The situation in Europe is also quite tense. So, on Wednesday, France and Germany introduced new restrictions on the work of enterprises and public institutions – restaurants, shopping centers and bars are closed for several weeks in the hope of containing the spread of the coronavirus. The authorities of both European countries are trying to minimize the economic losses from these restrictions and state that the factories and schools will continue to operate as usual for now.

However, the sell-off that occurred this week may slightly balance the situation, prompting investors to buy shares and partially recover losses to stock markets. During a correction, market participants often come to the stock exchanges and find a good time to buy. Fortunately, investors still have enough profit, and most of them do not have problems with liquidity.

US stock market

The price of Ford Motor Co. increased by 2.6% after the automaker's report on net profit for the 3rd quarter (it amounted to about $ 2.4 billion). On the other hand, Alexion Pharmaceuticals rose 2.9%, with earnings and sales above forecasts.

Kraft Heinz also rose by 2.8% following the company's earnings report that exceeded analysts' expectations.The yield on the 10-year United States Treasury bond, in turn, rose to 0.834% from 0.780% on Wednesday.

The ICE dollar index rose 0.6%. The dollar most often increases when stock indexes decline, since it is considered a safe haven currency.

As we can see, the US stock market showed a slight positivity today, which is the first time since the week began. Meanwhile, leading stock indexes of the Asia-Pacific declined in the negative direction due to the uncertainty about global recovery of the economy.

Asia-Pacific market

In this regard, the index of the Shanghai Stock Exchange Shanghai Composite declined by 0.1% and reached 3269.45 points today, while the Shenzhen Exchange Composite fell by 0.45% (2239.42 points), followed by Hong Kong Hang Seng Index by 0.03%, (24580.22 points).

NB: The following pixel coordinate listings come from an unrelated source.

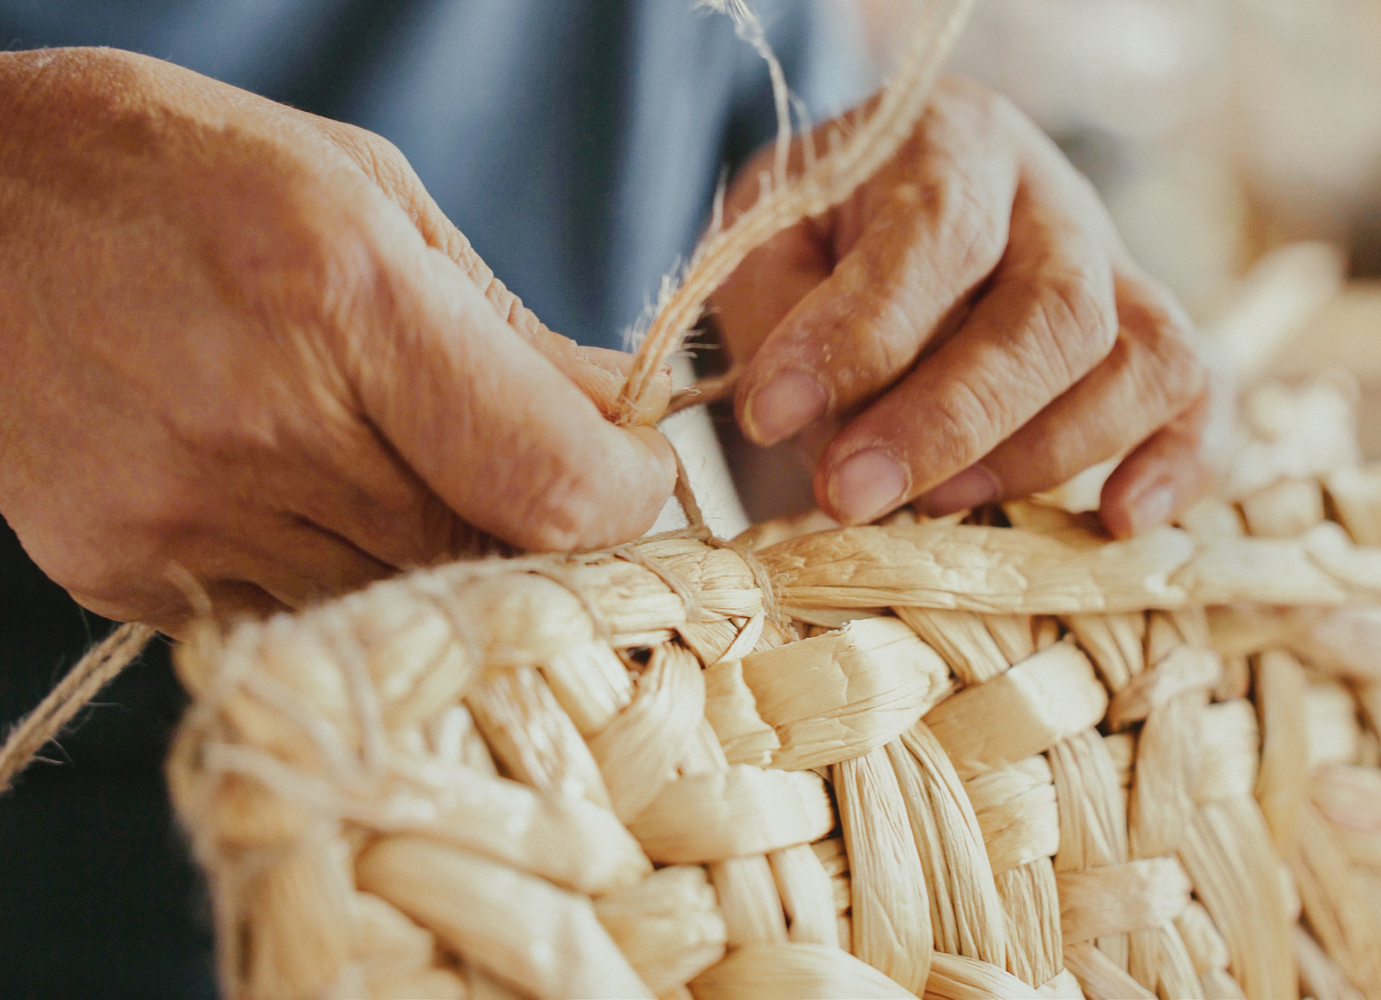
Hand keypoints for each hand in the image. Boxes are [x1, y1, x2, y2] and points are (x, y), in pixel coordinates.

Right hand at [0, 48, 673, 633]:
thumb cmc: (176, 173)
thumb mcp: (363, 191)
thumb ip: (504, 325)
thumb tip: (619, 419)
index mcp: (341, 297)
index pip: (550, 478)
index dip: (627, 495)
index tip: (637, 471)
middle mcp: (264, 427)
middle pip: (489, 558)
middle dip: (553, 533)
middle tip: (552, 482)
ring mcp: (187, 518)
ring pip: (404, 606)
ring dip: (452, 562)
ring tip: (427, 482)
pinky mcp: (132, 575)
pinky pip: (302, 620)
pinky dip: (347, 580)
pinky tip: (320, 505)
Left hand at [712, 76, 1226, 536]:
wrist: (884, 205)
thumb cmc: (818, 230)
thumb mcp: (764, 239)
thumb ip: (781, 314)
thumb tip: (814, 425)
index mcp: (952, 144)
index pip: (934, 237)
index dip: (856, 337)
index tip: (769, 414)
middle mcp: (1053, 200)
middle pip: (1055, 312)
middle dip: (948, 423)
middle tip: (846, 494)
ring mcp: (1117, 268)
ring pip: (1143, 358)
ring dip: (1043, 453)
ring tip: (937, 504)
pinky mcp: (1151, 338)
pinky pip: (1203, 395)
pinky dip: (1179, 464)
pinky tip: (1118, 519)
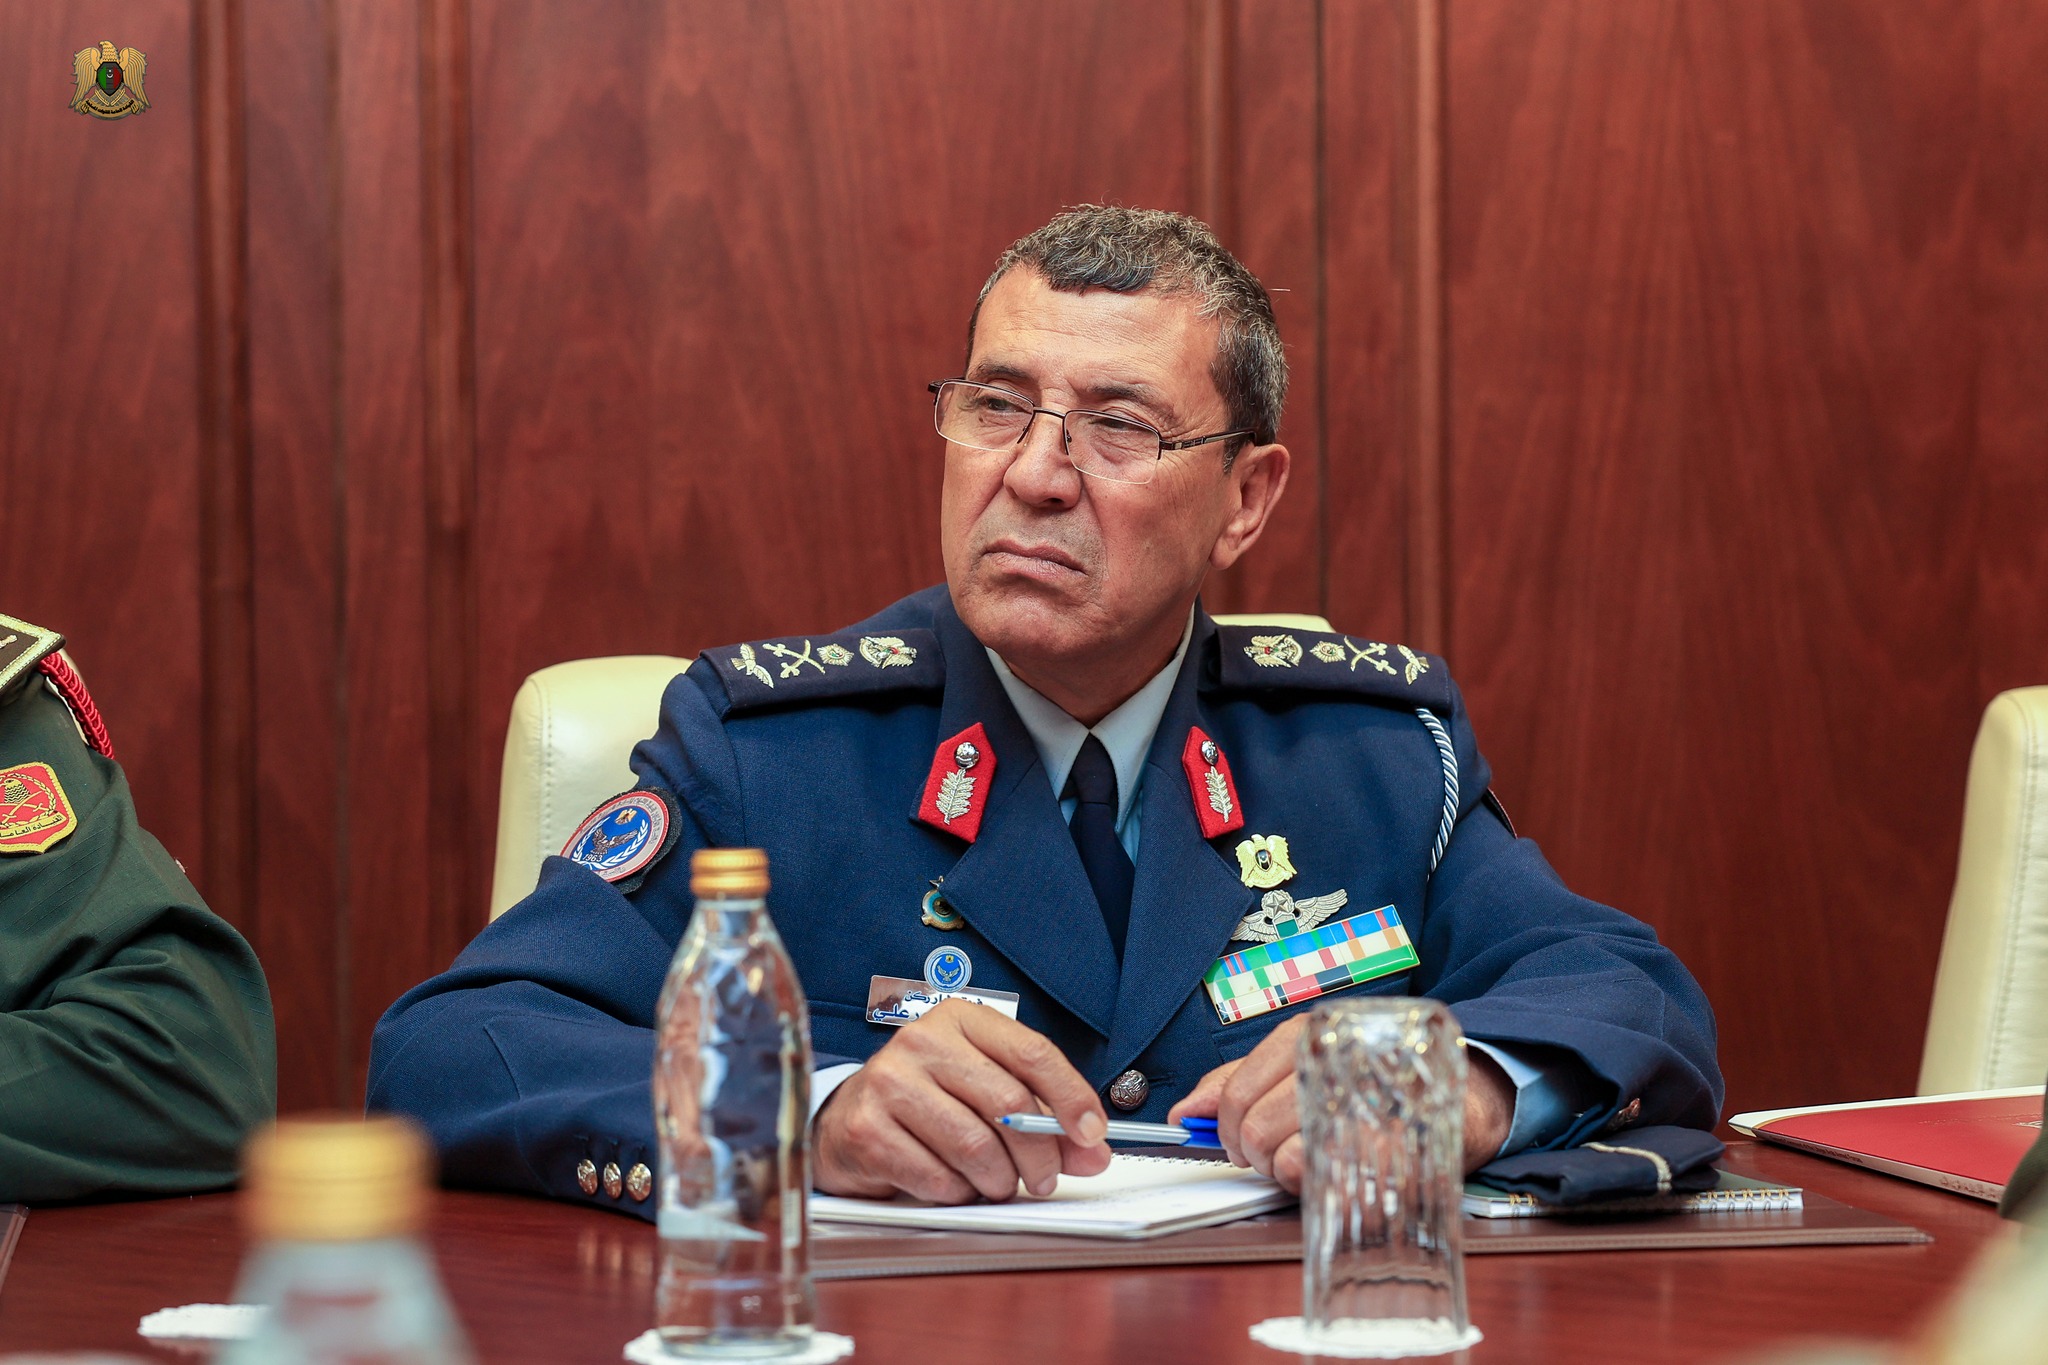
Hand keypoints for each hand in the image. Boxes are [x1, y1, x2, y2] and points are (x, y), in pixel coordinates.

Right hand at [812, 1000, 1110, 1203]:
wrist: (848, 1117)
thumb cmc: (927, 1099)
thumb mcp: (984, 1088)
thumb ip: (1042, 1115)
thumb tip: (1094, 1151)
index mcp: (960, 1019)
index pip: (1032, 1053)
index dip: (1071, 1098)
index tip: (1093, 1135)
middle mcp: (922, 1042)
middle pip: (1008, 1103)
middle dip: (1040, 1153)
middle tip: (1044, 1178)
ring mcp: (889, 1083)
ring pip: (976, 1146)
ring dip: (998, 1179)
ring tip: (994, 1182)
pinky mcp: (867, 1130)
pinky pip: (938, 1178)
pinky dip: (958, 1193)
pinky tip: (953, 1183)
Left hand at [1168, 1017, 1520, 1191]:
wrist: (1469, 1088)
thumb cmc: (1377, 1077)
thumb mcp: (1305, 1063)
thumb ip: (1240, 1082)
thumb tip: (1187, 1113)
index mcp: (1309, 1034)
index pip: (1236, 1090)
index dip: (1226, 1127)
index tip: (1233, 1141)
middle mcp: (1333, 1060)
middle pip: (1255, 1126)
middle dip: (1253, 1154)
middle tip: (1273, 1155)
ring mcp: (1362, 1102)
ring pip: (1285, 1156)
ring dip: (1286, 1172)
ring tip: (1307, 1160)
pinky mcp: (1390, 1145)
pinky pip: (1327, 1178)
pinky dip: (1321, 1184)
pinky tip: (1335, 1170)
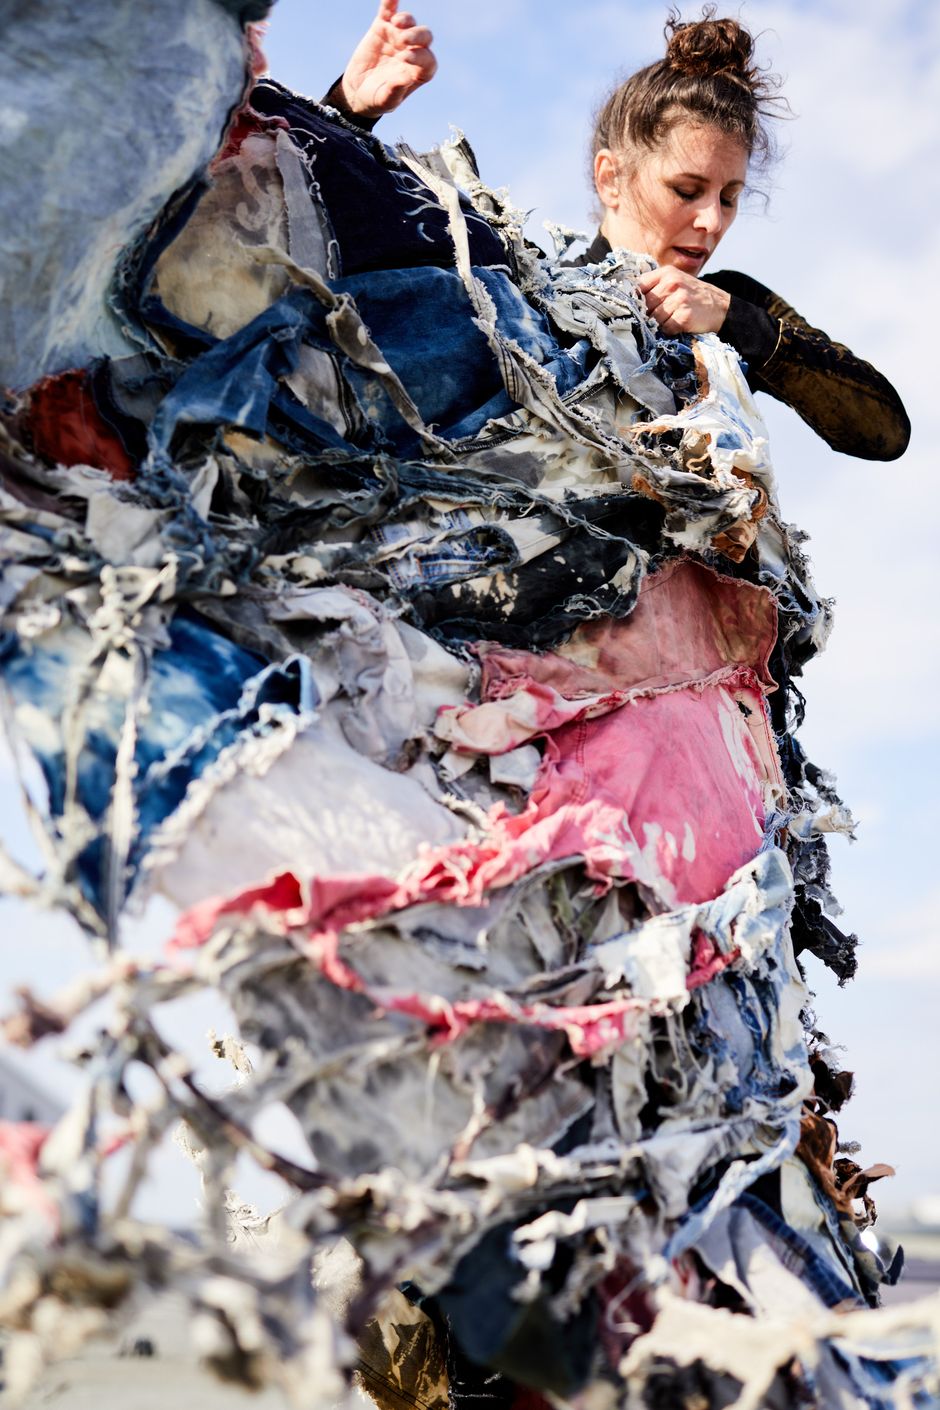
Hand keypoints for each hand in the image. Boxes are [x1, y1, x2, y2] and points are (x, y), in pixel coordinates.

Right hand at [335, 1, 436, 120]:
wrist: (358, 90)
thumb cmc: (377, 99)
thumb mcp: (386, 101)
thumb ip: (396, 91)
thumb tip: (406, 77)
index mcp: (419, 71)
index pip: (428, 61)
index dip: (421, 57)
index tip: (405, 58)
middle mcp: (413, 51)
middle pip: (424, 37)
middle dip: (417, 36)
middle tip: (404, 40)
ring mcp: (398, 37)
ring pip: (409, 23)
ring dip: (406, 20)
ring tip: (396, 23)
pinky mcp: (382, 26)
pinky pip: (388, 10)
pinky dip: (390, 2)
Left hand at [636, 267, 730, 335]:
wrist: (721, 307)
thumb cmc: (694, 296)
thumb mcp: (676, 281)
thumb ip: (655, 286)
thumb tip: (631, 299)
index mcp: (666, 273)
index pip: (638, 287)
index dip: (636, 300)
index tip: (638, 307)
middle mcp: (672, 283)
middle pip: (644, 305)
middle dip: (648, 314)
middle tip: (660, 316)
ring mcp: (678, 299)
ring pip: (653, 318)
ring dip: (660, 323)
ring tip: (672, 318)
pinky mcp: (684, 316)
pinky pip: (665, 328)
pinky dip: (670, 330)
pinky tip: (679, 324)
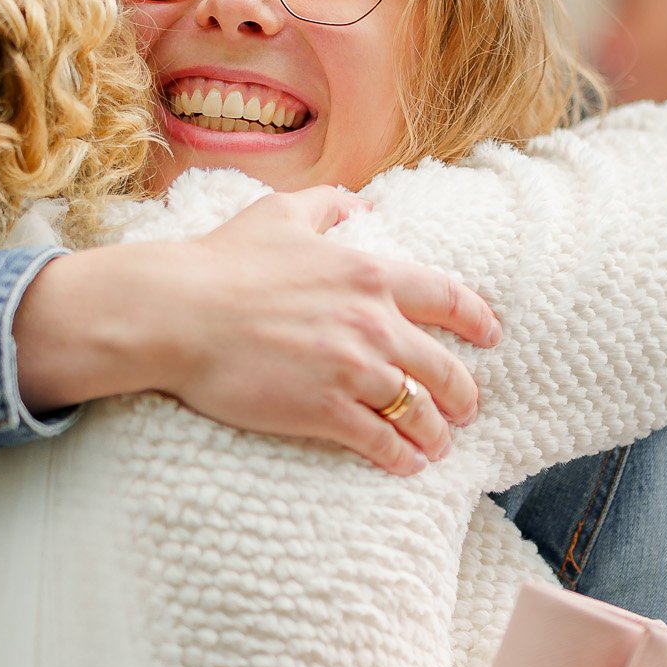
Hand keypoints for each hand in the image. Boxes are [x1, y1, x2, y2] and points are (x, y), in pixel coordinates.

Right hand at [13, 187, 500, 472]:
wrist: (177, 313)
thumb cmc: (222, 261)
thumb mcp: (281, 214)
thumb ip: (329, 205)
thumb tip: (361, 202)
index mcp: (370, 274)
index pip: (447, 299)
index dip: (476, 321)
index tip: (489, 336)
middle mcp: (373, 323)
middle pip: (443, 367)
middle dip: (463, 393)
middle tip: (467, 408)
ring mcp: (352, 371)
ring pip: (418, 410)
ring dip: (435, 432)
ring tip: (438, 445)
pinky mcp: (325, 411)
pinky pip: (380, 441)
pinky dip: (400, 456)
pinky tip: (405, 464)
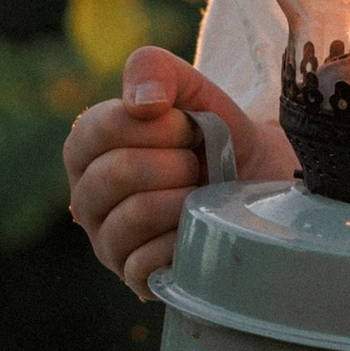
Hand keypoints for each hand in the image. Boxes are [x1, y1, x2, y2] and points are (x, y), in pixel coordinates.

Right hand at [63, 46, 290, 295]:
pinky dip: (182, 243)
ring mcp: (109, 242)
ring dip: (182, 201)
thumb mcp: (193, 92)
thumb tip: (143, 102)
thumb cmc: (216, 137)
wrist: (262, 184)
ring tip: (202, 195)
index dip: (151, 126)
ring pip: (130, 218)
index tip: (187, 127)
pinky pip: (147, 263)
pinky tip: (200, 231)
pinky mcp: (136, 279)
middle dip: (172, 163)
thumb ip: (157, 71)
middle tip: (198, 165)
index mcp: (87, 151)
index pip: (96, 131)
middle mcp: (88, 198)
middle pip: (113, 175)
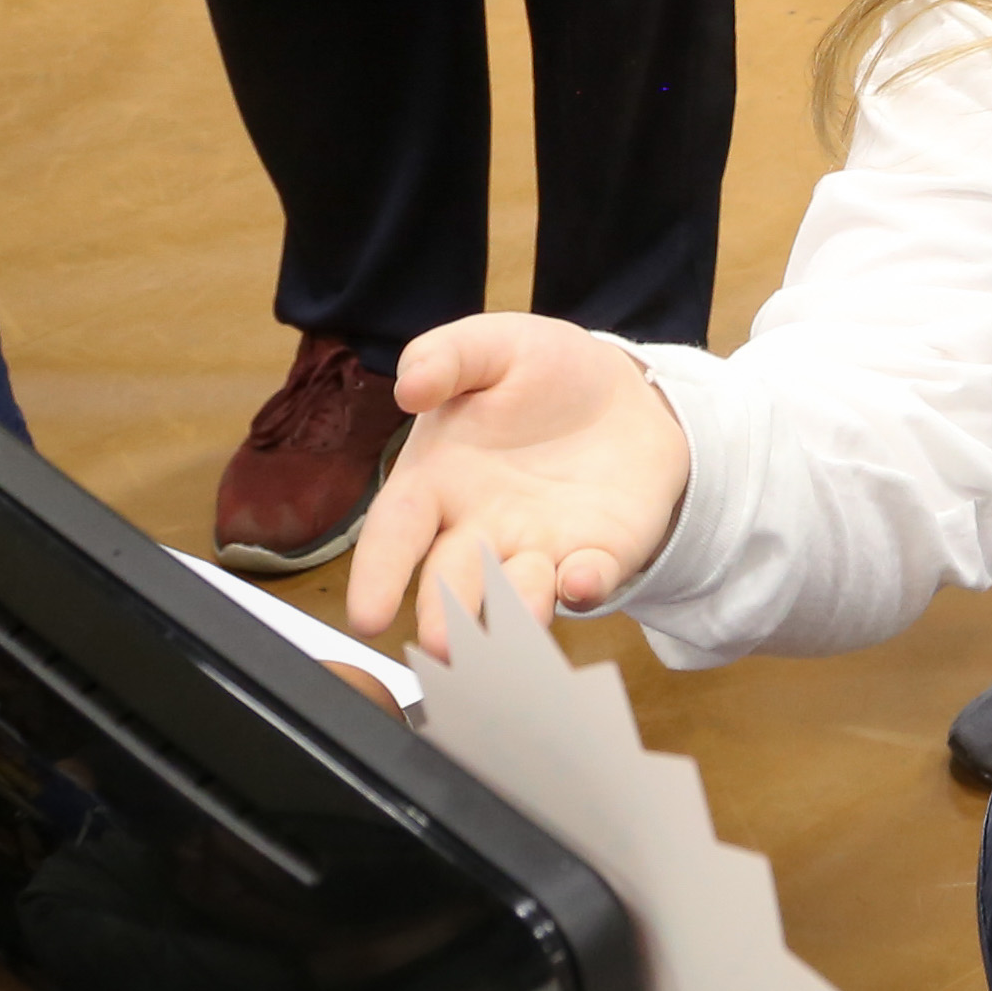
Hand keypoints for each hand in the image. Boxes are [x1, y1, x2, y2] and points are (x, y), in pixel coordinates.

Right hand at [345, 314, 694, 652]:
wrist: (624, 388)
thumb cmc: (539, 373)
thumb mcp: (491, 347)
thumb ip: (446, 358)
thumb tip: (410, 386)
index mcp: (436, 483)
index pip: (395, 534)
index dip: (377, 575)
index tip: (367, 617)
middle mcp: (480, 530)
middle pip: (453, 583)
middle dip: (447, 616)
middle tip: (445, 643)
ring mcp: (540, 548)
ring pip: (519, 593)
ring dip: (517, 612)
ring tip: (516, 622)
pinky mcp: (599, 551)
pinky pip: (589, 577)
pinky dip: (585, 584)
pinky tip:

Moreover, South Korean KOSPI fell by 1% and stood at 2303.38 points, Japanese Nikkei 225 by 0.57% and showed 23199.28 points, while Australian S&P/ASX 200 rose 0.01% (5961.3 points).

The alarming growth rate of COVID-19 globally as well as the related quarantine measures are among the main factors of negative dynamics in the Asian markets.

Oil market

However, there is no positive trend in the black gold market. The price of a barrel of Brent crude oil fell by 3.8% and now costs $ 37.65.